### Exercise description
Can the data below be set down again exactly, line for line?

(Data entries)
★ ★ ★ ★ ★

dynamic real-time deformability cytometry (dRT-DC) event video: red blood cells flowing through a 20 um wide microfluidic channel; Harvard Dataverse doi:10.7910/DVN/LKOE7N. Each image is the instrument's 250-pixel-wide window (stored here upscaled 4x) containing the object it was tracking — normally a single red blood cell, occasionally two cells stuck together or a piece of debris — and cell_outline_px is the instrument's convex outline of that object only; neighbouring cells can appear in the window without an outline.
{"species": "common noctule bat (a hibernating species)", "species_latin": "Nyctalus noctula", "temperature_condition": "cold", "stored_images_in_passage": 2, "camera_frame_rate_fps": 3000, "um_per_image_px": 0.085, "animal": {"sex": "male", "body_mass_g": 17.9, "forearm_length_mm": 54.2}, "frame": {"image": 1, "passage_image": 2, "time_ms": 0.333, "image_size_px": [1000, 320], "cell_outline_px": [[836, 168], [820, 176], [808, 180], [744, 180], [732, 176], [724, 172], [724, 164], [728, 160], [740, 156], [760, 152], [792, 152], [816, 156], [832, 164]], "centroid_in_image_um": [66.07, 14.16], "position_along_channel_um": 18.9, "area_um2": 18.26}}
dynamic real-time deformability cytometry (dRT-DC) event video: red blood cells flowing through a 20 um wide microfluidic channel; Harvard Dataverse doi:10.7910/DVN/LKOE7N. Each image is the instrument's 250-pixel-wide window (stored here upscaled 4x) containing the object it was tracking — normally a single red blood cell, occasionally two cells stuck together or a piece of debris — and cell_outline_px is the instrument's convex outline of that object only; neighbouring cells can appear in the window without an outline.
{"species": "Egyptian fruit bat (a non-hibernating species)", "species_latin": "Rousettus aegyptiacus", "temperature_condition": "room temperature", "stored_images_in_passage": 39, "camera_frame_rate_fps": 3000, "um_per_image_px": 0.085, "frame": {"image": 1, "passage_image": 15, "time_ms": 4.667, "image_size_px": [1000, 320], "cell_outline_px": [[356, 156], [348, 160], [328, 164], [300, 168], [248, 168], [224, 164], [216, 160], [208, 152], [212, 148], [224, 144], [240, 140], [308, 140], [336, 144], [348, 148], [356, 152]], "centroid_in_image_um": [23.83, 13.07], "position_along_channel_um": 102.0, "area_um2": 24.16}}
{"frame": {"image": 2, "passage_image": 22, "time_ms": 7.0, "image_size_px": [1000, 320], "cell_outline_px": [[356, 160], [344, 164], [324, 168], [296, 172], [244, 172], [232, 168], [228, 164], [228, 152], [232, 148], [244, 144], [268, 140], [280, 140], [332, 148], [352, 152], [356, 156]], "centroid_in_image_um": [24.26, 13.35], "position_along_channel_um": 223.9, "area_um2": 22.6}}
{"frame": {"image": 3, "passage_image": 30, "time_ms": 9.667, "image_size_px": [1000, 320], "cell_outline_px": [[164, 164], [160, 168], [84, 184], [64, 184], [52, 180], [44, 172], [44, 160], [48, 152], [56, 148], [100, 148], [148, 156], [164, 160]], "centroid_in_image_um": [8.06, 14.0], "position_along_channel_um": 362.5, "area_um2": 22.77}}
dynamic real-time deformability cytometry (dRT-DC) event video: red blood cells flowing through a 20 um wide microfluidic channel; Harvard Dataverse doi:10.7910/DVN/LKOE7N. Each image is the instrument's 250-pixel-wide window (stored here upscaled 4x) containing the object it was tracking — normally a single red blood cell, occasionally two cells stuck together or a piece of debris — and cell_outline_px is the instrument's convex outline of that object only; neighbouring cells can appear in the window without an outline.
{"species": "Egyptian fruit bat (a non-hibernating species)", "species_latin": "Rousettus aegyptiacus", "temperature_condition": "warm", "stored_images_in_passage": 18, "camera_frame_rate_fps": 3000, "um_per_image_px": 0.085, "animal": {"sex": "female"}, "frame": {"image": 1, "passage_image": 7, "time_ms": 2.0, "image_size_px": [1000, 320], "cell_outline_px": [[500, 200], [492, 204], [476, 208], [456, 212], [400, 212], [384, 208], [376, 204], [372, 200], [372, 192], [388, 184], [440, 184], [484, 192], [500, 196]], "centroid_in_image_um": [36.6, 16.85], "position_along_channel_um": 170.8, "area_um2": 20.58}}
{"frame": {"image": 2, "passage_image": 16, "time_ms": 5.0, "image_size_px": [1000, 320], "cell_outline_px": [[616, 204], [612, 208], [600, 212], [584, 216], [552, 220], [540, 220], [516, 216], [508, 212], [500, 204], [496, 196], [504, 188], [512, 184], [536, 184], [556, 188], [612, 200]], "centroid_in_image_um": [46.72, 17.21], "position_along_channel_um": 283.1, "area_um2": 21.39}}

★ ★ ★ ★ ★

### Result of this task
dynamic real-time deformability cytometry (dRT-DC) event video: red blood cells flowing through a 20 um wide microfluidic channel; Harvard Dataverse doi:10.7910/DVN/LKOE7N. Each image is the instrument's 250-pixel-wide window (stored here upscaled 4x) containing the object it was tracking — normally a single red blood cell, occasionally two cells stuck together or a piece of debris — and cell_outline_px is the instrument's convex outline of that object only; neighbouring cells can appear in the window without an outline.
{"species": "common noctule bat (a hibernating species)", "species_latin": "Nyctalus noctula", "temperature_condition": "cold", "stored_images_in_passage": 2, "camera_frame_rate_fps": 3000, "um_per_image_px": 0.085, "animal": {"sex": "male", "body_mass_g": 17.9, "forearm_length_mm": 54.2}, "frame": {"image": 1, "passage_image": 2, "time_ms": 0.333, "image_size_px": [1000, 320], "cell_outline_px": [[836, 168], [820, 176], [808, 180], [744, 180], [732, 176], [724, 172], [724, 164], [728, 160], [740, 156], [760, 152], [792, 152], [816, 156], [832, 164]], "centroid_in_image_um": [66.07, 14.16], "position_along_channel_um": 18.9, "area_um2": 18.26}}
dynamic real-time deformability cytometry (dRT-DC) event video: red blood cells flowing through a 20 um wide microfluidic channel; Harvard Dataverse doi:10.7910/DVN/LKOE7N. Each image is the instrument's 250-pixel-wide window (stored here upscaled 4x) containing the object it was tracking — normally a single red blood cell, occasionally two cells stuck together or a piece of debris — and cell_outline_px is the instrument's convex outline of that object only; neighbouring cells can appear in the window without an outline.
{"species": "Egyptian fruit bat (a non-hibernating species)", "species_latin": "Rousettus aegyptiacus", "temperature_condition": "room temperature", "stored_images_in_passage": 39, "camera_frame_rate_fps": 3000, "um_per_image_px": 0.085, "frame": {"image": 1, "passage_image": 15, "time_ms": 4.667, "image_size_px": [1000, 320], "cell_outline_px": [[356, 156], [348, 160], [328, 164], [300, 168], [248, 168], [224, 164], [216, 160], [208, 152], [212, 148], [224, 144], [240, 140], [308, 140], [336, 144], [348, 148], [356, 152]], "centroid_in_image_um": [23.83, 13.07], "position_along_channel_um": 102.0, "area_um2": 24.16}}
{"frame": {"image": 2, "passage_image": 22, "time_ms": 7.0, "image_size_px": [1000, 320], "cell_outline_px": [[356, 160], [344, 164], [324, 168], [296, 172], [244, 172], [232, 168], [228, 164], [228, 152], [232, 148], [244, 144], [268, 140], [280, 140], [332, 148], [352, 152], [356, 156]], "centroid_in_image_um": [24.26, 13.35], "position_along_channel_um": 223.9, "area_um2": 22.6}}
{"frame": {"image": 3, "passage_image": 30, "time_ms": 9.667, "image_size_px": [1000, 320], "cell_outline_px": [[164, 164], [160, 168], [84, 184], [64, 184], [52, 180], [44, 172], [44, 160], [48, 152], [56, 148], [100, 148], [148, 156], [164, 160]], "centroid_in_image_um": [8.06, 14.0], "position_along_channel_um": 362.5, "area_um2": 22.77}}
dynamic real-time deformability cytometry (dRT-DC) event video: red blood cells flowing through a 20 um wide microfluidic channel; Harvard Dataverse doi:10.7910/DVN/LKOE7N. Each image is the instrument's 250-pixel-wide window (stored here upscaled 4x) containing the object it was tracking — normally a single red blood cell, occasionally two cells stuck together or a piece of debris — and cell_outline_px is the instrument's convex outline of that object only; neighbouring cells can appear in the window without an outline.
{"species": "Egyptian fruit bat (a non-hibernating species)", "species_latin": "Rousettus aegyptiacus", "temperature_condition": "warm", "stored_images_in_passage": 18, "camera_frame_rate_fps": 3000, "um_per_image_px": 0.085, "animal": {"sex": "female"}, "frame": {"image": 1, "passage_image": 7, "time_ms": 2.0, "image_size_px": [1000, 320], "cell_outline_px": [[500, 200], [492, 204], [476, 208], [456, 212], [400, 212], [384, 208], [376, 204], [372, 200], [372, 192], [388, 184], [440, 184], [484, 192], [500, 196]], "centroid_in_image_um": [36.6, 16.85], "position_along_channel_um": 170.8, "area_um2": 20.58}}
{"frame": {"image": 2, "passage_image": 16, "time_ms": 5.0, "image_size_px": [1000, 320], "cell_outline_px": [[616, 204], [612, 208], [600, 212], [584, 216], [552, 220], [540, 220], [516, 216], [508, 212], [500, 204], [496, 196], [504, 188], [512, 184], [536, 184], [556, 188], [612, 200]], "centroid_in_image_um": [46.72, 17.21], "position_along_channel_um": 283.1, "area_um2": 21.39}}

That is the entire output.